──────── RECORDS FOR PROCESSING

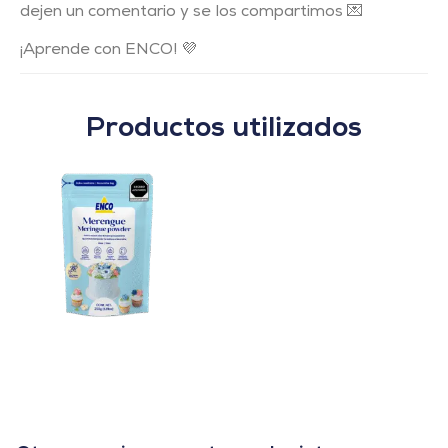
d
ejen un comentario y se los compartimos 💌
¡Aprende con ENCO! 💜
Productos utilizados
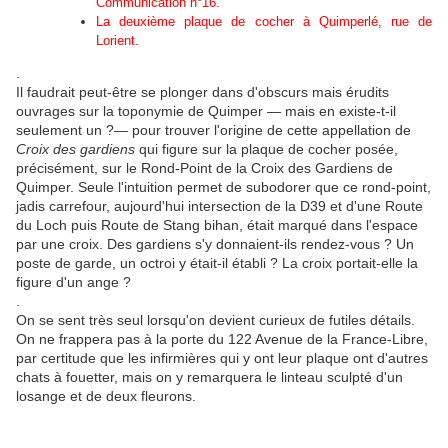
Communication n°16.
La deuxième plaque de cocher à Quimperlé, rue de
Lorient.
.
Il faudrait peut-être se plonger dans d'obscurs mais érudits
ouvrages sur la toponymie de Quimper — mais en existe-t-il
seulement un ?— pour trouver l'origine de cette appellation de
Croix des gardiens
qui figure sur la plaque de cocher posée,
précisément, sur le Rond-Point de la Croix des Gardiens de
Quimper. Seule l'intuition permet de subodorer que ce rond-point,
jadis carrefour, aujourd'hui intersection de la D39 et d'une Route
du Loch puis Route de Stang bihan, était marqué dans l'espace
par une croix. Des gardiens s'y donnaient-ils rendez-vous ? Un
poste de garde, un octroi y était-il établi ? La croix portait-elle la
figure d'un ange ?
.
On se sent très seul lorsqu'on devient curieux de futiles détails.
On ne frappera pas à la porte du 122 Avenue de la France-Libre,
par certitude que les infirmières qui y ont leur plaque ont d'autres
chats à fouetter, mais on y remarquera le linteau sculpté d'un
losange et de deux fleurons.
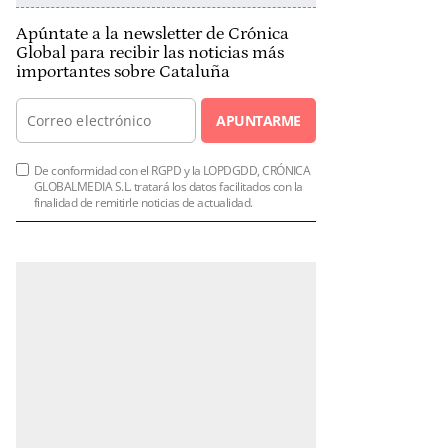
Apúntate a la newsletter de Crónica
Global para recibir las noticias más
importantes sobre Cataluña
APUNTARME
De conformidad con el RGPD y la LOPDGDD, CRÓNICA
GLOBALMEDIA S.L. tratará los datos facilitados con la
finalidad de remitirle noticias de actualidad.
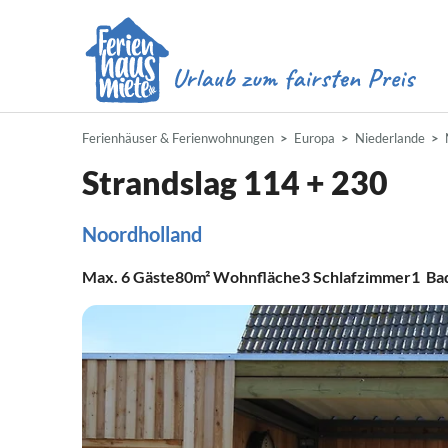
Ferienhäuser & Ferienwohnungen
Europa
Niederlande
Strandslag 114 + 230
Noordholland
Max.
6
Gäste
80m²
Wohnfläche
3
Schlafzimmer
1
Ba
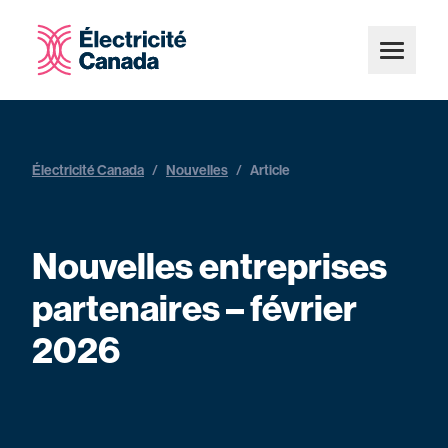
Électricité Canada
/
Nouvelles
/
Article
Nouvelles entreprises
partenaires – février
2026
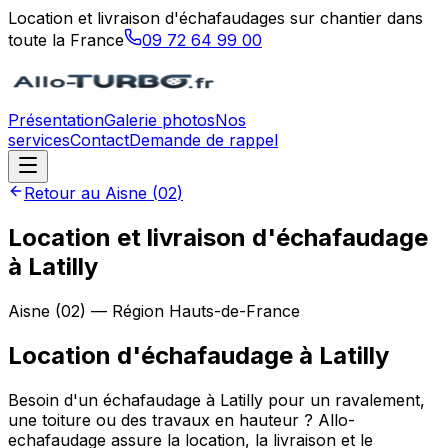
Location et livraison d'échafaudages sur chantier dans
toute la France
09 72 64 99 00
Présentation
Galerie photos
Nos
services
Contact
Demande de rappel
Retour au
Aisne
(
02
)
Location et livraison d'échafaudage
à Latilly
Aisne
(
02
) — Région
Hauts-de-France
Location d'échafaudage
à
Latilly
Besoin d'un échafaudage à Latilly pour un ravalement,
une toiture ou des travaux en hauteur ? Allo-
echafaudage assure la location, la livraison et le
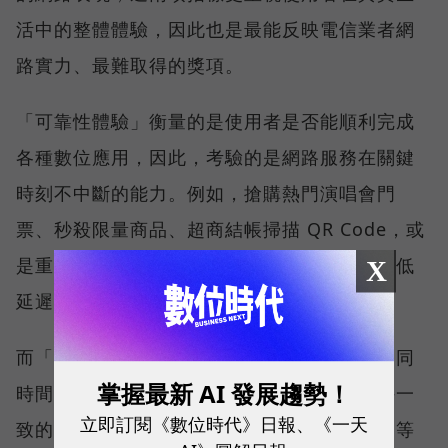
活中的整體體驗，因此也是最能反映電信業者網
路實力、最難取得的獎項。
「可靠性體驗」衡量的是使用者是否能順利完成
各種數位應用，因此，考驗的是網路服務在關鍵
時刻不中斷的能力。例如，搶購熱門演唱會門
票、秒殺限量商品、超商結帳掃描 QR Code，或
是重要的線上會議，都需要網路能即時回應、低
X
延遲且持續運作。
而「品質一致性」則是衡量電信業者可否在不同
掌握最新 AI 發展趨勢！
時間、不同地點、不同網路負載下，都能維持一
立即訂閱《數位時代》日報、《一天
致的網路服務品質。無論是在跨年晚會、球賽等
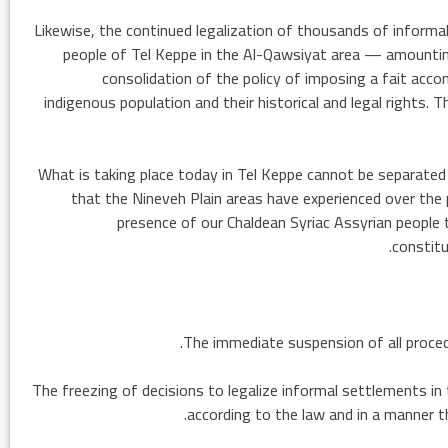
Likewise, the continued legalization of thousands of informal 
people of Tel Keppe in the Al-Qawsiyat area — amountin
consolidation of the policy of imposing a fait acco
indigenous population and their historical and legal rights. 
What is taking place today in Tel Keppe cannot be separat
that the Nineveh Plain areas have experienced over the 
presence of our Chaldean Syriac Assyrian people
constitu
* The freezing of decisions to legalize informal settlements in
according to the law and in a manner th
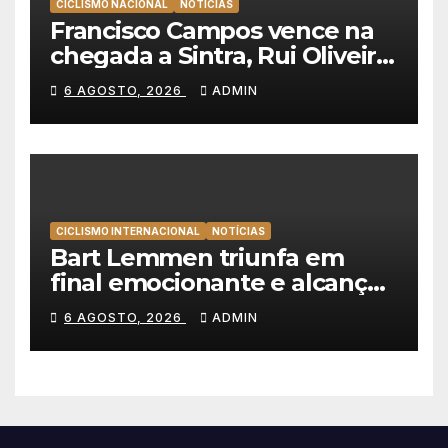
CICLISMO NACIONAL
NOTÍCIAS
Francisco Campos vence na
chegada a Sintra, Rui Oliveira
veste de amarelo na Volta a
6 AGOSTO, 2026
ADMIN
Portugal
CICLISMO INTERNACIONAL
NOTÍCIAS
Bart Lemmen triunfa em
final emocionante e alcança
a primeira vitória da carreira
6 AGOSTO, 2026
ADMIN
na Volta à Polónia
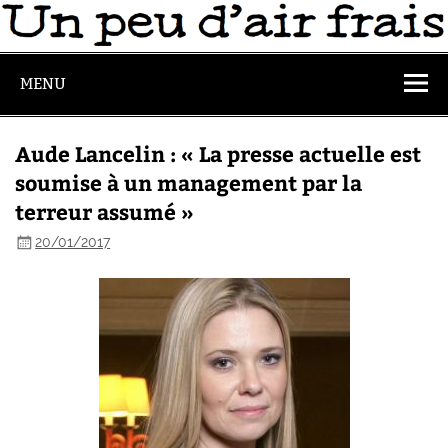
MENU
Aude Lancelin : « La presse actuelle est
soumise à un management par la
terreur assumé »
20/01/2017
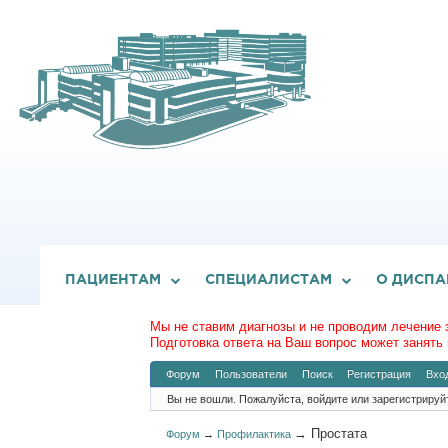
ПАЦИЕНТАМ
СПЕЦИАЛИСТАМ
О ДИСПА
Мы не ставим диагнозы и не проводим лечение 
Подготовка ответа на Ваш вопрос может занять 
Форум
Пользователи
Поиск
Регистрация
Вхо
Вы не вошли.
Пожалуйста, войдите или зарегистрируй
→
Простата
Форум
→
Профилактика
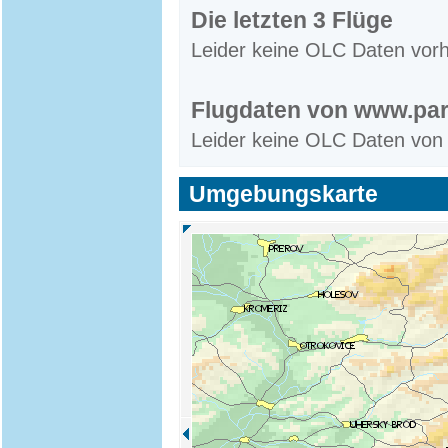
Die letzten 3 Flüge
Leider keine OLC Daten vor
Flugdaten von www.par
Leider keine OLC Daten von
Umgebungskarte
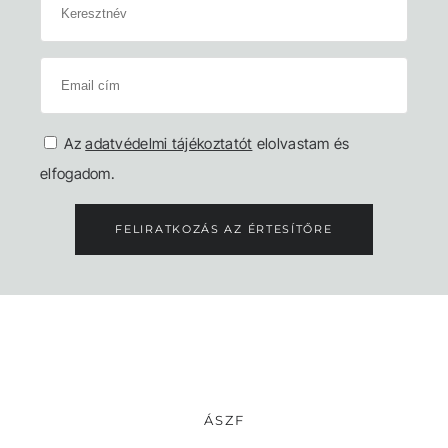
Az
adatvédelmi tájékoztatót
elolvastam és
elfogadom.
FELIRATKOZÁS AZ ÉRTESÍTŐRE
ÁSZF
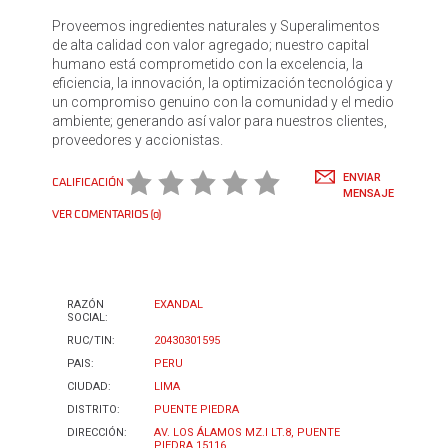
Proveemos ingredientes naturales y Superalimentos
de alta calidad con valor agregado; nuestro capital
humano está comprometido con la excelencia, la
eficiencia, la innovación, la optimización tecnológica y
un compromiso genuino con la comunidad y el medio
ambiente; generando así valor para nuestros clientes,
proveedores y accionistas.
ENVIAR
CALIFICACIÓN
MENSAJE
VER COMENTARIOS (0)
RAZÓN
EXANDAL
SOCIAL:
RUC/TIN:
20430301595
PAIS:
PERU
CIUDAD:
LIMA
DISTRITO:
PUENTE PIEDRA
DIRECCIÓN:
AV. LOS ÁLAMOS MZ.I LT.8, PUENTE
PIEDRA 15116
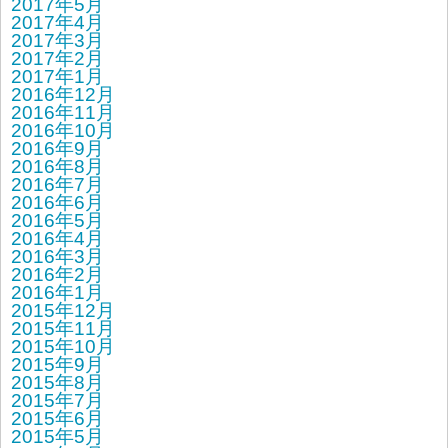
2017年5月
2017年4月
2017年3月
2017年2月
2017年1月
2016年12月
2016年11月
2016年10月
2016年9月
2016年8月
2016年7月
2016年6月
2016年5月
2016年4月
2016年3月
2016年2月
2016年1月
2015年12月
2015年11月
2015年10月
2015年9月
2015年8月
2015年7月
2015年6月
2015年5月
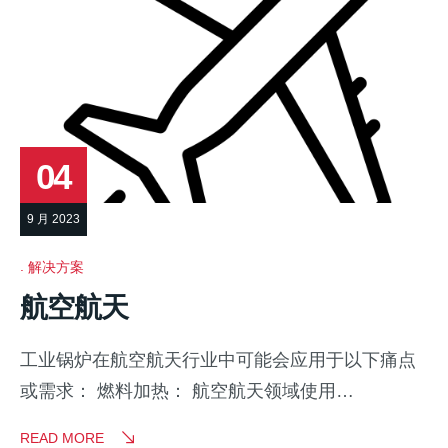
04
9 月 2023
解决方案
航空航天
工业锅炉在航空航天行业中可能会应用于以下痛点
或需求： 燃料加热： 航空航天领域使用…
READ MORE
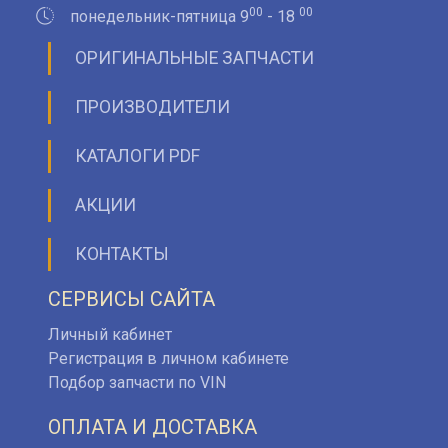
00
00
понедельник-пятница 9
- 18
ОРИГИНАЛЬНЫЕ ЗАПЧАСТИ
ПРОИЗВОДИТЕЛИ
КАТАЛОГИ PDF
АКЦИИ
КОНТАКТЫ
СЕРВИСЫ САЙТА
Личный кабинет
Регистрация в личном кабинете
Подбор запчасти по VIN
ОПЛАТА И ДОСТАВКА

────────────────

→ **REQUIREMENT**
Pictures aside, reproduce all of the material above without alteration.

→ **SOLUTION TO THE EXERCISE**
d
ejen un comentario y se los compartimos 💌
¡Aprende con ENCO! 💜
Productos utilizados
Communication n°16.
La deuxième plaque de cocher à Quimperlé, rue de
Lorient.
.
Il faudrait peut-être se plonger dans d'obscurs mais érudits
ouvrages sur la toponymie de Quimper — mais en existe-t-il
seulement un ?— pour trouver l'origine de cette appellation de
Croix des gardiens
qui figure sur la plaque de cocher posée,
précisément, sur le Rond-Point de la Croix des Gardiens de
Quimper. Seule l'intuition permet de subodorer que ce rond-point,
jadis carrefour, aujourd'hui intersection de la D39 et d'une Route
du Loch puis Route de Stang bihan, était marqué dans l'espace
par une croix. Des gardiens s'y donnaient-ils rendez-vous ? Un
poste de garde, un octroi y était-il établi ? La croix portait-elle la
figure d'un ange ?
.
On se sent très seul lorsqu'on devient curieux de futiles détails.
On ne frappera pas à la porte du 122 Avenue de la France-Libre,
par certitude que les infirmières qui y ont leur plaque ont d'autres
chats à fouetter, mais on y remarquera le linteau sculpté d'un
losange et de deux fleurons.
Apúntate a la newsletter de Crónica
Global para recibir las noticias más
importantes sobre Cataluña
APUNTARME
De conformidad con el RGPD y la LOPDGDD, CRÓNICA
GLOBALMEDIA S.L. tratará los datos facilitados con la
finalidad de remitirle noticias de actualidad.
Ferienhäuser & Ferienwohnungen
Europa
Niederlande
Strandslag 114 + 230
Noordholland
Max.
6
Gäste
80m²
Wohnfläche
3
Schlafzimmer
1
Ba
Électricité Canada
/
Nouvelles
/
Article
Nouvelles entreprises
partenaires – février
2026
Location et livraison d'échafaudages sur chantier dans
toute la France
09 72 64 99 00
Présentation
Galerie photos
Nos
services
Contact
Demande de rappel
Retour au
Aisne
(
02
)
Location et livraison d'échafaudage
à Latilly
Aisne
(
02
) — Région
Hauts-de-France
Location d'échafaudage
à
Latilly
Besoin d'un échafaudage à Latilly pour un ravalement,
une toiture ou des travaux en hauteur ? Allo-
echafaudage assure la location, la livraison et le
活中的整體體驗，因此也是最能反映電信業者網
路實力、最難取得的獎項。
「可靠性體驗」衡量的是使用者是否能順利完成
各種數位應用，因此，考驗的是網路服務在關鍵
時刻不中斷的能力。例如，搶購熱門演唱會門
票、秒殺限量商品、超商結帳掃描 QR Code，或
是重要的線上會議，都需要網路能即時回應、低
X
延遲且持續運作。
而「品質一致性」則是衡量電信業者可否在不同
掌握最新 AI 發展趨勢！
時間、不同地點、不同網路負載下，都能維持一
立即訂閱《數位時代》日報、《一天
致的網路服務品質。無論是在跨年晚會、球賽等
Likewise, the continued legalization of thousands of informal 
people of Tel Keppe in the Al-Qawsiyat area — amountin
consolidation of the policy of imposing a fait acco
indigenous population and their historical and legal rights. 
What is taking place today in Tel Keppe cannot be separat
that the Nineveh Plain areas have experienced over the 
presence of our Chaldean Syriac Assyrian people
constitu
* The freezing of decisions to legalize informal settlements in
according to the law and in a manner th
CICLISMO NACIONAL
NOTÍCIAS
Francisco Campos vence na
chegada a Sintra, Rui Oliveira
veste de amarelo na Volta a
6 AGOSTO, 2026
ADMIN
Portugal
CICLISMO INTERNACIONAL
NOTÍCIAS
Bart Lemmen triunfa em
final emocionante e alcança
a primeira vitória da carreira
6 AGOSTO, 2026
ADMIN
na Volta à Polónia
MENU
Aude Lancelin : « La presse actuelle est
soumise à un management par la
terreur assumé »
20/01/2017
ПАЦИЕНТАМ
СПЕЦИАЛИСТАМ
О ДИСПА
Мы не ставим диагнозы и не проводим лечение 
Подготовка ответа на Ваш вопрос может занять 
Форум
Пользователи
Поиск
Регистрация
Вхо
Вы не вошли.
Пожалуйста, войдите или зарегистрируй
→
Простата
Форум
→
Профилактика
Die letzten 3 Flüge
Leider keine OLC Daten vor
Flugdaten von www.par
Leider keine OLC Daten von
Umgebungskarte
Az
adatvédelmi tájékoztatót
elolvastam és
elfogadom.
FELIRATKOZÁS AZ ÉRTESÍTŐRE
ÁSZF
Proveemos ingredientes naturales y Superalimentos
de alta calidad con valor agregado; nuestro capital
humano está comprometido con la excelencia, la
eficiencia, la innovación, la optimización tecnológica y
un compromiso genuino con la comunidad y el medio
ambiente; generando así valor para nuestros clientes,
proveedores y accionistas.
ENVIAR
CALIFICACIÓN
MENSAJE
VER COMENTARIOS (0)
RAZÓN
EXANDAL
SOCIAL:
RUC/TIN:
20430301595
PAIS:
PERU
CIUDAD:
LIMA
DISTRITO:
PUENTE PIEDRA
DIRECCIÓN:
AV. LOS ÁLAMOS MZ.I LT.8, PUENTE
PIEDRA 15116
2017年5月
2017年4月
2017年3月
2017年2月
2017年1月
2016年12月
2016年11月
2016年10月
2016年9月
2016年8月
2016年7月
2016年6月
2016年5月
2016年4月
2016年3月
2016年2月
2016年1月
2015年12月
2015年11月
2015年10月
2015年9月
2015年8月
2015年7月
2015年6月
2015年5月
04
9 月 2023
解决方案
航空航天
工业锅炉在航空航天行业中可能会应用于以下痛点
或需求： 燃料加热： 航空航天领域使用…
READ MORE
00
00
понедельник-пятница 9
- 18
ОРИГИНАЛЬНЫЕ ЗАПЧАСТИ
ПРОИЗВОДИТЕЛИ
КАТАЛОГИ PDF
АКЦИИ
КОНТАКТЫ
СЕРВИСЫ САЙТА
Личный кабинет
Регистрация в личном кабинете
Подбор запчасти по VIN
ОПЛАТА И ДОСТАВКА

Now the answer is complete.